__DESCRIPTION OF THE TASK__: Rewrite every line of the listing below with "developed" swapped for "edited", changing nothing else.

__RECORDS FOR THE EXERCISE__:
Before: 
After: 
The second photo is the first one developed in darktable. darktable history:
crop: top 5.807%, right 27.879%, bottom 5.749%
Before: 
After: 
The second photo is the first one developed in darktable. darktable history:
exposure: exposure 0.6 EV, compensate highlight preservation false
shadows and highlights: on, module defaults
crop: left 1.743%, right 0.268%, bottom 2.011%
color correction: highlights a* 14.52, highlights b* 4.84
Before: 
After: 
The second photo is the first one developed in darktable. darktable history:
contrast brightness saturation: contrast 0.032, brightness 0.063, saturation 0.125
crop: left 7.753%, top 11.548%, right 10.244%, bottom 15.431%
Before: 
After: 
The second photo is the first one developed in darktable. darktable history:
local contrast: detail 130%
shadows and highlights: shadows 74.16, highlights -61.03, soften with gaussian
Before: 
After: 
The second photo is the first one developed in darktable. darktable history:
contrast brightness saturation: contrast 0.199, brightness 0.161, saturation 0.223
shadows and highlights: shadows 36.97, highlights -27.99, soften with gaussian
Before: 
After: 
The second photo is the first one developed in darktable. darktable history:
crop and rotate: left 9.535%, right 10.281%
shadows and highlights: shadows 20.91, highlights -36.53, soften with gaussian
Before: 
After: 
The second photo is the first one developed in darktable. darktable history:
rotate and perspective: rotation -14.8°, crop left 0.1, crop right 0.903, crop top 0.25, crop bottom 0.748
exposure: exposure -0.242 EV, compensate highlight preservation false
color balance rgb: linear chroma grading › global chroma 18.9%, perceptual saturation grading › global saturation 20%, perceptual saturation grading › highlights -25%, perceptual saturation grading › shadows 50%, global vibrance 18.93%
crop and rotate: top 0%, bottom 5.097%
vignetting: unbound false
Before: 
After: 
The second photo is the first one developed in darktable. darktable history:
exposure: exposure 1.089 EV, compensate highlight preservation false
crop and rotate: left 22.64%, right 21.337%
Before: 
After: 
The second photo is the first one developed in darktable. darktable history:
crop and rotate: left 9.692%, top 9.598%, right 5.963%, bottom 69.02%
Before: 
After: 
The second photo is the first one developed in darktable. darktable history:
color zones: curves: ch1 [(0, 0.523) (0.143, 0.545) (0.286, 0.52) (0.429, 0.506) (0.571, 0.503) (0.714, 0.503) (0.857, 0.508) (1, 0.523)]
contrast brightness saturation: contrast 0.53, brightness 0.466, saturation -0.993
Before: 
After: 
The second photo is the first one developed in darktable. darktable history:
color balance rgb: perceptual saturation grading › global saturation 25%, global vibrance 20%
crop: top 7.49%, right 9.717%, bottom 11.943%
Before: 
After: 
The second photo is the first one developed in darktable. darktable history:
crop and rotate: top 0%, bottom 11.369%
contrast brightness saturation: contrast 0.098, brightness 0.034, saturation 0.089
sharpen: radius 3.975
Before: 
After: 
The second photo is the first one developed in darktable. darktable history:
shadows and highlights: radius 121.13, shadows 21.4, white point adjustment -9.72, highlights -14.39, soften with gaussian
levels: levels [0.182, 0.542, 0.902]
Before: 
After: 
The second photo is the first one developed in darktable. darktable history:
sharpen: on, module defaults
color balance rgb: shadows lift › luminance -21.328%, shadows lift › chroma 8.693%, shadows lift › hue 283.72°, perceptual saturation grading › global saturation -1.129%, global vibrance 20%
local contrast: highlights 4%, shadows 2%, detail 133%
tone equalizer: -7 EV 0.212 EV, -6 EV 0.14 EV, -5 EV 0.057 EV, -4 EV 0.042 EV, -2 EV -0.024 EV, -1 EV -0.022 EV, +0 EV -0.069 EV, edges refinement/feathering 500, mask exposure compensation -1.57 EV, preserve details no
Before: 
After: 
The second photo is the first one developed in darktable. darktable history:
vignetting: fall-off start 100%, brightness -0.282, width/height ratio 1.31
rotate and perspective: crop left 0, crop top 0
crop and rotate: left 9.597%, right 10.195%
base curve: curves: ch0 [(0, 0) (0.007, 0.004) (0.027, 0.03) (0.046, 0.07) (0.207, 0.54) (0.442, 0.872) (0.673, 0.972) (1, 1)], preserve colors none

__CORRECT ANSWER__:
Before: 
After: 
The second photo is the first one edited in darktable. darktable history:
crop: top 5.807%, right 27.879%, bottom 5.749%
Before: 
After: 
The second photo is the first one edited in darktable. darktable history:
exposure: exposure 0.6 EV, compensate highlight preservation false
shadows and highlights: on, module defaults
crop: left 1.743%, right 0.268%, bottom 2.011%
color correction: highlights a* 14.52, highlights b* 4.84
Before: 
After: 
The second photo is the first one edited in darktable. darktable history:
contrast brightness saturation: contrast 0.032, brightness 0.063, saturation 0.125
crop: left 7.753%, top 11.548%, right 10.244%, bottom 15.431%
Before: 
After: 
The second photo is the first one edited in darktable. darktable history:
local contrast: detail 130%
shadows and highlights: shadows 74.16, highlights -61.03, soften with gaussian
Before: 
After: 
The second photo is the first one edited in darktable. darktable history:
contrast brightness saturation: contrast 0.199, brightness 0.161, saturation 0.223
shadows and highlights: shadows 36.97, highlights -27.99, soften with gaussian
Before: 
After: 
The second photo is the first one edited in darktable. darktable history:
crop and rotate: left 9.535%, right 10.281%
shadows and highlights: shadows 20.91, highlights -36.53, soften with gaussian
Before: 
After: 
The second photo is the first one edited in darktable. darktable history:
rotate and perspective: rotation -14.8°, crop left 0.1, crop right 0.903, crop top 0.25, crop bottom 0.748
exposure: exposure -0.242 EV, compensate highlight preservation false
color balance rgb: linear chroma grading › global chroma 18.9%, perceptual saturation grading › global saturation 20%, perceptual saturation grading › highlights -25%, perceptual saturation grading › shadows 50%, global vibrance 18.93%
crop and rotate: top 0%, bottom 5.097%
vignetting: unbound false
Before: 
After: 
The second photo is the first one edited in darktable. darktable history:
exposure: exposure 1.089 EV, compensate highlight preservation false
crop and rotate: left 22.64%, right 21.337%
Before: 
After: 
The second photo is the first one edited in darktable. darktable history:
crop and rotate: left 9.692%, top 9.598%, right 5.963%, bottom 69.02%
Before: 
After: 
The second photo is the first one edited in darktable. darktable history:
color zones: curves: ch1 [(0, 0.523) (0.143, 0.545) (0.286, 0.52) (0.429, 0.506) (0.571, 0.503) (0.714, 0.503) (0.857, 0.508) (1, 0.523)]
contrast brightness saturation: contrast 0.53, brightness 0.466, saturation -0.993
Before: 
After: 
The second photo is the first one edited in darktable. darktable history:
color balance rgb: perceptual saturation grading › global saturation 25%, global vibrance 20%
crop: top 7.49%, right 9.717%, bottom 11.943%
Before: 
After: 
The second photo is the first one edited in darktable. darktable history:
crop and rotate: top 0%, bottom 11.369%
contrast brightness saturation: contrast 0.098, brightness 0.034, saturation 0.089
sharpen: radius 3.975
Before: 
After: 
The second photo is the first one edited in darktable. darktable history:
shadows and highlights: radius 121.13, shadows 21.4, white point adjustment -9.72, highlights -14.39, soften with gaussian
levels: levels [0.182, 0.542, 0.902]
Before: 
After: 
The second photo is the first one edited in darktable. darktable history:
sharpen: on, module defaults
color balance rgb: shadows lift › luminance -21.328%, shadows lift › chroma 8.693%, shadows lift › hue 283.72°, perceptual saturation grading › global saturation -1.129%, global vibrance 20%
local contrast: highlights 4%, shadows 2%, detail 133%
tone equalizer: -7 EV 0.212 EV, -6 EV 0.14 EV, -5 EV 0.057 EV, -4 EV 0.042 EV, -2 EV -0.024 EV, -1 EV -0.022 EV, +0 EV -0.069 EV, edges refinement/feathering 500, mask exposure compensation -1.57 EV, preserve details no
Before: 
After: 
The second photo is the first one edited in darktable. darktable history:
vignetting: fall-off start 100%, brightness -0.282, width/height ratio 1.31
rotate and perspective: crop left 0, crop top 0
crop and rotate: left 9.597%, right 10.195%
base curve: curves: ch0 [(0, 0) (0.007, 0.004) (0.027, 0.03) (0.046, 0.07) (0.207, 0.54) (0.442, 0.872) (0.673, 0.972) (1, 1)], preserve colors none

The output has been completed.